Tout cela formulé «au nom du monde taurin français» répété plusieurs fois.
Une prise de position qui ne s’avèrerait pas si inquiétante en soi, si «l’apport français» se fondait sur une démarche consensuelle et ouverte, fruit d’une consultation de l’ensemble des sensibilités du monde taurin français. Ce qui n’est nullement le cas.
Encore que le principe même de ce conclave qui prétendrait décider de que sera la tauromachie de demain me semble parfaitement contestable: l’évolution d’une activité culturelle, comme la tauromachie ne saurait se décréter. C’est un non-sens absolu. Comme si l'on prétendait: la musique, le cinéma ou la littérature de demain sera cela, c'est à dire «ce que nous souhaitons produire».
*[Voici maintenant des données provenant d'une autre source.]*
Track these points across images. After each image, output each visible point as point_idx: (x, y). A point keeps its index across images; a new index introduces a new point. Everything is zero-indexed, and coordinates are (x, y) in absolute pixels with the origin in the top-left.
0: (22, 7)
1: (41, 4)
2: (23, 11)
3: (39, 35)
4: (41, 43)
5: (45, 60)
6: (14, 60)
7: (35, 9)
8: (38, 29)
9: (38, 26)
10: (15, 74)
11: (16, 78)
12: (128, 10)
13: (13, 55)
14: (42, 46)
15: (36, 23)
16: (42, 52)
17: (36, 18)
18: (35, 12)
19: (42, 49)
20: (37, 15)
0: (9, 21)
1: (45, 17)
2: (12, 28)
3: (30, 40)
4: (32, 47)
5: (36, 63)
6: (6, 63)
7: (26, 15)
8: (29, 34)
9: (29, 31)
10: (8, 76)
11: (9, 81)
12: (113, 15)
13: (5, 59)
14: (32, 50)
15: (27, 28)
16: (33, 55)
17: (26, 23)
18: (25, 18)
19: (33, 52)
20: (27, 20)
Il ne faut pas s’y tromper, cette démarche ne doit pas être appréhendée à la légère. Elle se fait devant les élus espagnols, en notre nom, et fait très bizarrement écho à d’autres déclarations, notamment celles de Monsieur J.P. DOMECQ. D’ores et déjà les «professionnels» espagnols témoignent de leur satisfaction de ces déclarations du «monde taurin français». Ils prennent tout cela très au sérieux, EUX.
Demain, après-demain, quand ça ou là, le mundillo viendra nous imposer dans nos arènes, le seul choix du toro moderne, la monobanderille ou la pique andalouse et qu’on nous rétorquera que tout cela a été entériné, voire proposé sans contestations, ni protestations par les représentants du «monde taurin français», il sera trop tard.
Mais après tout, peut-être suis-je seul à crier dans le désert? Peut-être vois-je le mal où il n'est pas? La Fédération par exemple, qu'en pense t-elle? On serait enchanté de savoir si un homme digne comme Monsieur MERLIN approuve ces propos et leur sens profond qui ne devrait échapper à personne. RAS sur leur forum.